My husband Cole and I were invited to 9 weddings this year. So far.

We’ve been to two in person. And two via Facebook live.

Some of our dear friends have had to cancel their weddings, some have postponed, and many have a big “TBD” looming over their special day that they had planned and dreamed about for months.

My younger brother Carson was set to play his senior year of golf, go to prom, and walk across the stage to receive his high school diploma, but he wasn’t able to do any of those things.

Obviously there are worse things than missing a senior prom, or even a wedding day. Actually, looking back, I wish I could un-do the happening of my senior prom. Bad food. Bad music. Way too much grinding and power hungry science teachers with breathalyzers. No THANKS.

The point is: we’ve all faced changes recently. Cancelled trips. Cancelled weddings. New job titles. No job title. Death. Twists. Turns.

So, what does any of this have to do with community?

Well, changes become even more daunting when we face them alone. Community is one essential to experiencing true peace in the midst of the twists and turns of life.

And I’ll confess, when changes come I tend to think of myself and how I am going to navigate everything. I forget about the people around me, or even forget to lean on the people around me. How can I take control of this situation? How can I make everything better? What can I do to solve this? Me. Me. Me. I. I. I.

I forget that other people are experiencing some of these same changes. I lose sight of what I reallywant to do: care for my friends and family, because instead I have my eyes fixed on myself.

And that’s the thing about people. We tend to think about ourselves first. Even if I don’t mean to, I think about myself before the people around me. But the thing about community is: in community we’ve committed to thinking about each other. Putting the other person before ourselves is why community works. I can trust that we have each other’s backs. I don’t have to put myself first or make sure I always have the leg up because I know that there are people who support me and love me, just as they love themselves. And I do the same for them. Community like this is refreshing, its energizing, its life-giving.

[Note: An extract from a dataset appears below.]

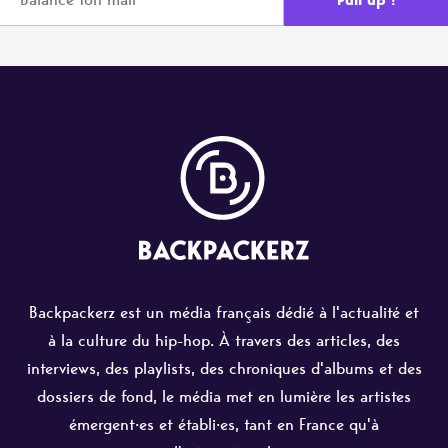
Backpackerz est un média français dédié à l'actualité et
à la culture du hip-hop. À travers des articles, des
interviews, des playlists, des chroniques d'albums et des
dossiers de fond, le média met en lumière les artistes
émergent·es et établi·es, tant en France qu'à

This season of life has brought many unexpected changes that have been difficult for me. I would assume it has for you too. I’m willing to bet the people around you are struggling in some way with the changes in their life as well. Big or small.

So, when the wedding is postponed and the trip is cancelled, reach out to those dear friends. Keep reaching out. Keep asking the people around you how theyare handling the changes in their lives. Allow them to think, contemplate, and process. Actively listen to them. Intentionally encourage them.

I pray that you find someone that will allow you to do the same. Think. Contemplate. Process.

I pray that you would experience peace, growth, and faith at a deeper level as you intentionally seek out this type of community.